Chantal non aveva per niente fame.

Si sedette a tavola e giunse i palmi delle mani, assecondando la solita e monotona preghiera della madre.

«In realtà non ho molta fame.»

Soffiò timida Chantal sul piatto dopo aver assaggiato due forchettate di spaghetti.
La madre alzò lo sguardo dal suo piatto, per poi incontrare quello mortificato della figlia.

«Chantal, se non mangi sarò costretta a portarti all’ospedale. Stai diventando troppo magra.»

La ragazza sospirò, tornando a guardare il suo piatto. Prese un’altra forchettata ma appena la ingoiò si accorse che non c’era spazio per altro cibo nel suo piccolo stomaco.

«Davvero mamma, non ci riesco.»

La madre non fece in tempo a rispondere, che Frank la anticipò.

«Mangia.»

Quell’unica parola, pronunciata in modo così freddo e distaccato aveva fatto rabbrividire dalla paura Chantal, che prese la forchetta e finì tutto il piatto di spaghetti, facendo felice la madre.

Quello che i due non sapevano era che dopo Chantal avrebbe premuto due dita giù, lungo la gola, per vomitare tutta quel cibo che riteneva superfluo e sarebbe andata – ancora una volta – a letto senza cena.
 

14 Settembre 2008

Era il suo primo giorno di scuola ad Holmes Chapel, ed era piuttosto in ansia. Moltissime domande le tamburellavano in testa, accompagnate da una sola speranza: trovare finalmente la felicità.
Varcò il cancello e migliaia di volti nuovi si stagliarono davanti a lei. C’erano volti felici, tristi, brutti, belli, simpatici, restii… Ce n’erano per tutti i gusti.

Chantal si tolse le cuffiette dall’orecchie quando vide un gruppetto di ragazzi avvicinarsi a lei.

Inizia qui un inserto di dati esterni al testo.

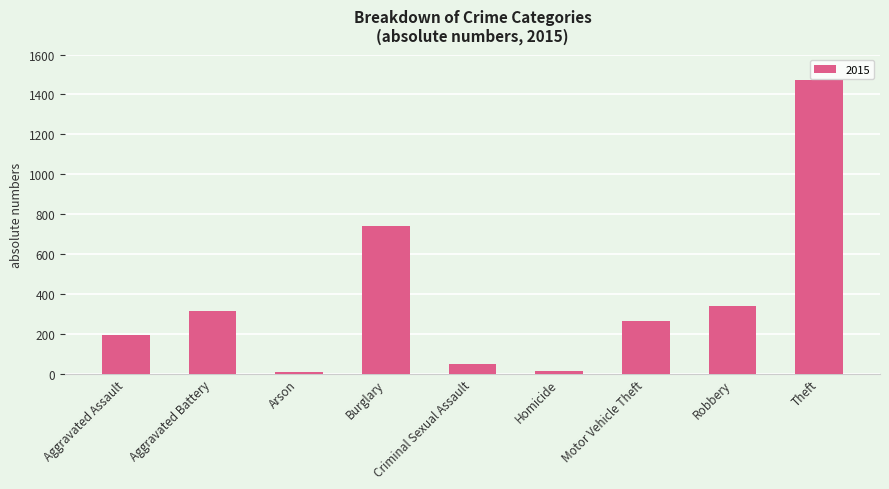

What is the maximum value shown in the chart?

1474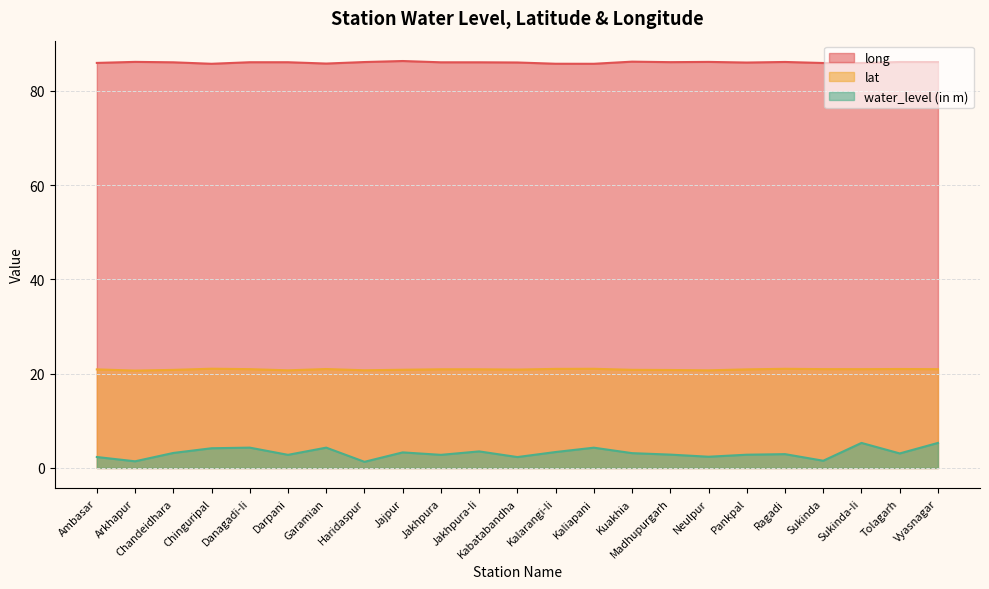

The long series shows 25.3 at Darpani. True or false?

False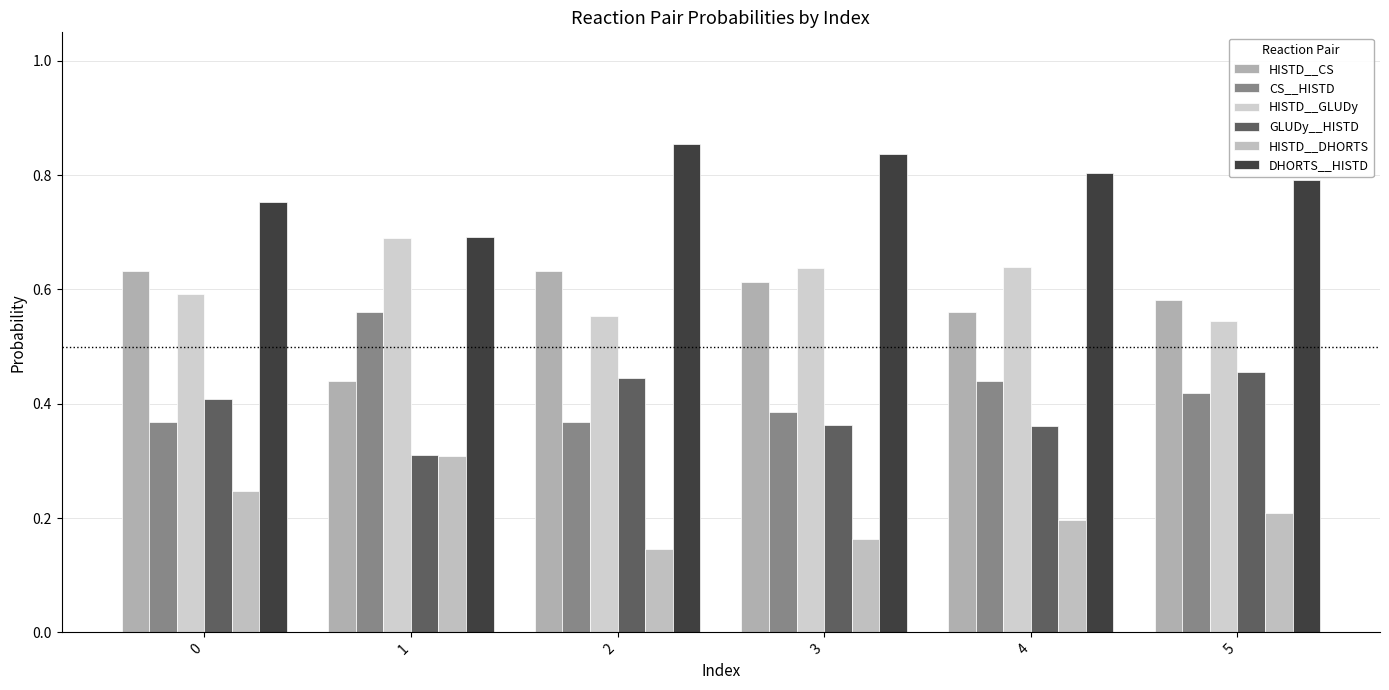

What is the total value across all series at 3?

3.0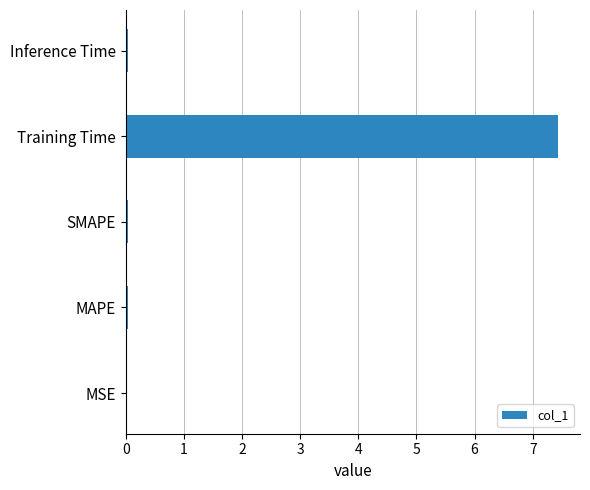

What is the sum of all values?

7.6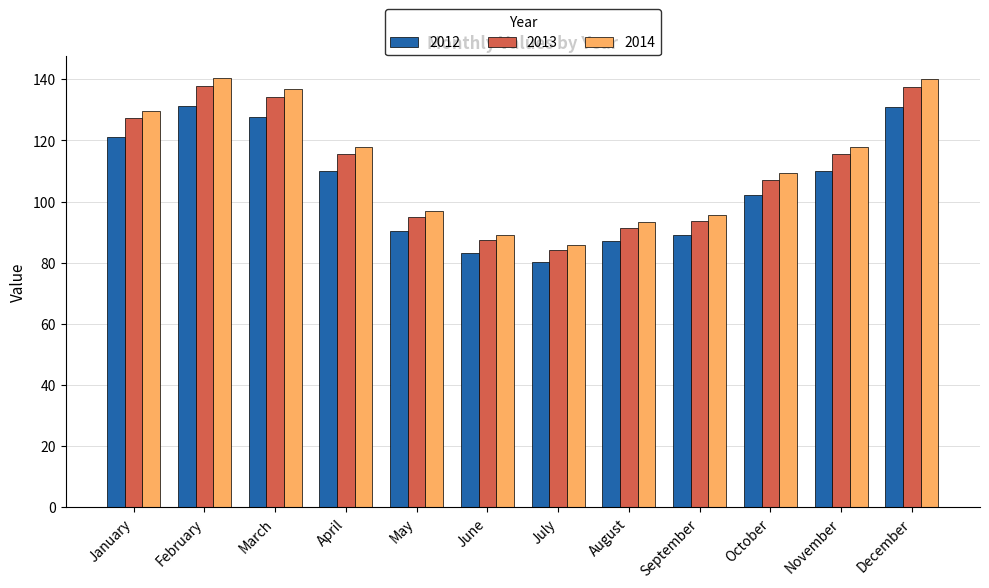

What is the difference between the highest and lowest values at January?

8.6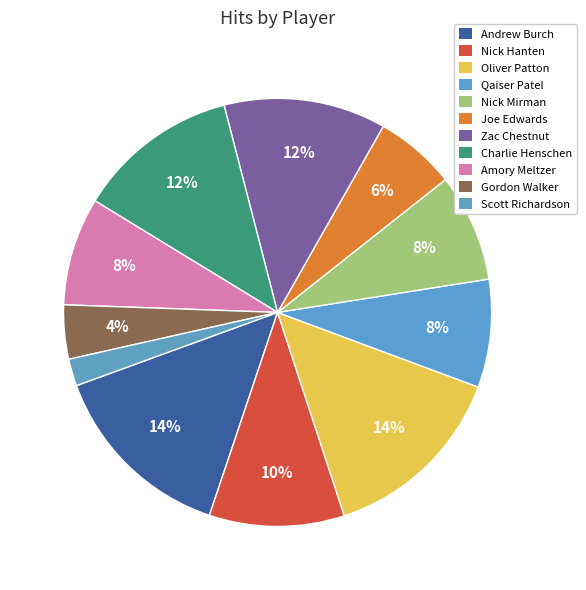

What percentage do Charlie Henschen and Nick Hanten together represent?

22.4%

Sorrise timidamente al riccio, quello con gli occhi verdi e le fossette che parevano voler gridare “affonda il dito qui!”.

Ci si può innamorare di un sorriso? Si ritrovò a pensare.

«Sei nuova?»

Le chiese il ragazzo. Lei annuì, osservando gli altri ragazzi, tutti molto belli. Uno con i capelli biondi e scompigliati, gli occhi azzurri come non li aveva mai visti. Un altro ancora con la pelle ambrata, i capelli neri corvini piegati in un vertiginoso ciuffo all’insù e gli occhi color cioccolato, con qualche screziatura dorata. E poi l’ultimo, il viso molto dolce, i capelli color miele.

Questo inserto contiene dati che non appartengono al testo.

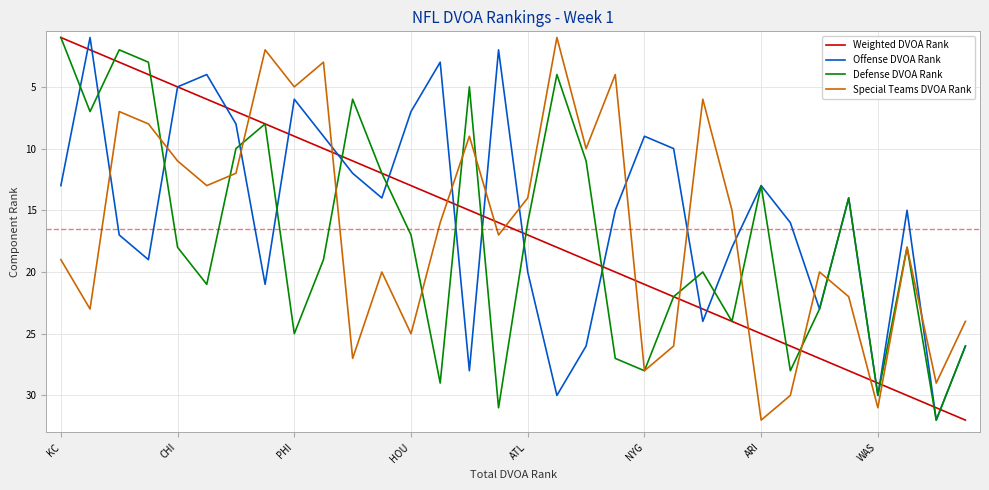

In Defense DVOA Rank, how many points are lower than both neighbors (excluding endpoints)?

9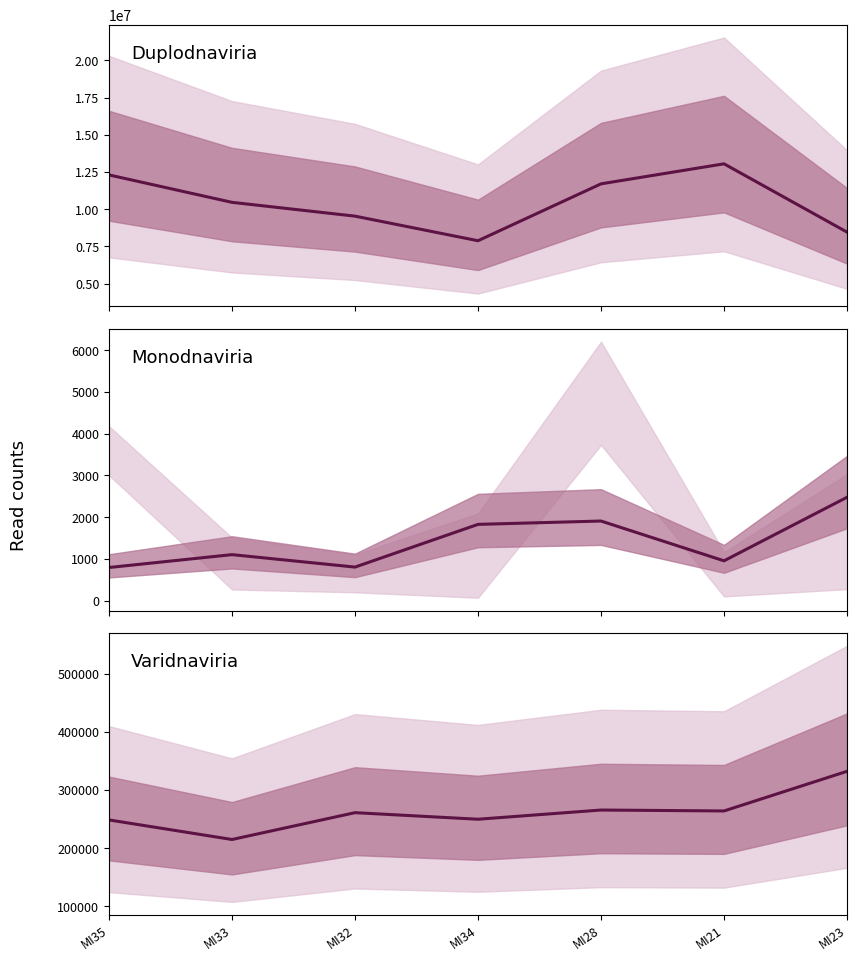

Reading left to right, transcribe all the data shown in this chart.

Duplodnaviria: 12306354	10464759	9537284	7885955	11706253	13052468	8465882
Monodnaviria: 795	1103	805	1828	1908	955	2477
Varidnaviria: 248392	214741	260891	249602	265434	263848	332032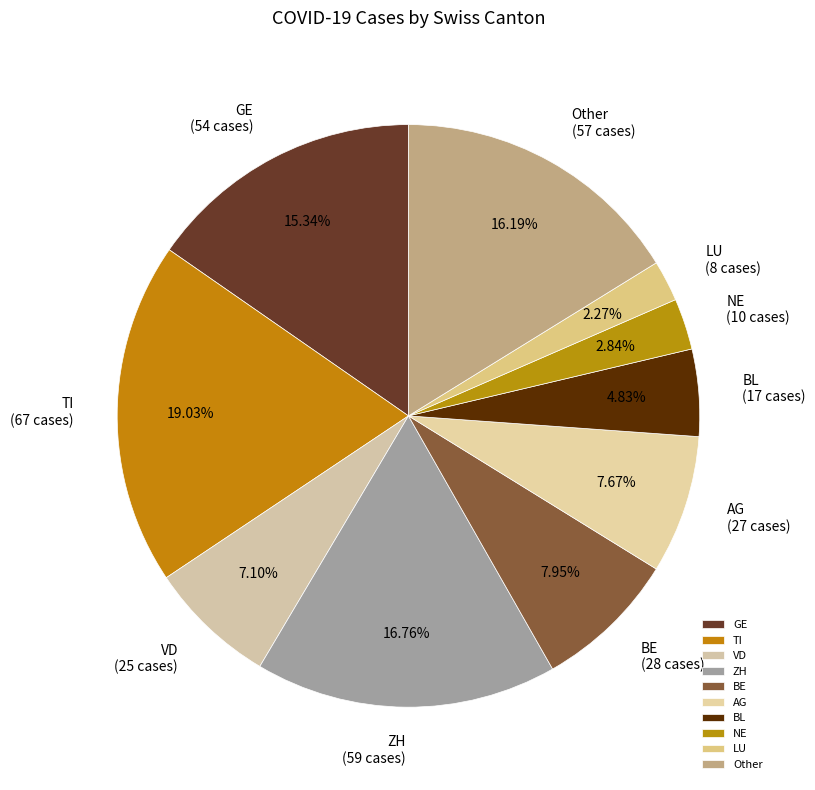

Which slice is the largest?

TI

«Se vuoi io e i miei amici possiamo mostrarti la scuola.»

Chantal annuì ancora una volta, incapace di emettere suoni davanti a tanta bellezza.
Li seguì fin dietro l’edificio, osservandoli anche da dietro: tutti con un bellissimo fisico, le spalle larghe, la vita stretta e i muscoli delle braccia e delle gambe ben pronunciati.
Dovevano avere all’incirca un anno più di Chantal, ma sembravano molto più grandi.
Mentre camminavano lungo il perimetro del cortile, si presentarono: il riccio si chiamava Harry, il moro Zayn, il biondo Niall ed, infine, l’ultimo era Liam. Anche lei si presentò a loro e cominciò a sperare in un’amicizia che nella sua vecchia scuola non aveva mai avuto.
Solo quando arrivarono in un angolino appartato dietro scuola, i ragazzi si girarono di nuovo verso Chantal, che li seguiva silenziosamente.
I loro visi, le loro espressioni, non erano più così angeliche e la bionda se ne accorse immediatamente.

Senza proferir parola, senza alcuna spiegazione, senza un’apparente motivazione, il ricciolino le sferrò un pungo in pancia, facendola cadere a terra, piegata in due e con tutti i libri sparsi attorno a lei.
Un gemito sommesso uscì della sue labbra, un gemito che lei cercò di reprimere.

«Mi serviva proprio un nuovo sacco da boxe.»

Ghignò divertito il riccio, facendo scoppiare a ridere anche tutti gli altri.

Una lacrima scese sul viso di Chantal, a causa del dolore alla pancia.

«Perché?»

Riuscì a stento a chiedere. Neanche lei sapeva bene dove avesse trovato il coraggio di fare un simile domanda.

Harry la prese per il colletto della maglietta e la tirò su, sbattendola contro il muro e facendole urtare la testa contro le mattonelle fredde.

Chantal gemette dal dolore. Ancora. 

«Perché sei nuova, perché sei una sfigata e perché mio padre se la fa con tua madre.»

Frank era il padre di Harry. Quell’uomo portava a Chantal solo guai, e lei l’aveva capito bene.  

La picchiarono ancora e ancora e, quando ebbero fatto con lei, la lasciarono lì dolorante, lontana dagli sguardi di tutti.

Chantal si fece forza e raccolse i libri da terra, infilando la felpa per coprire i lividi e le arrossature che ornavano il suo corpo. Corse alla lezione di biologia, per la quale era già in ritardo.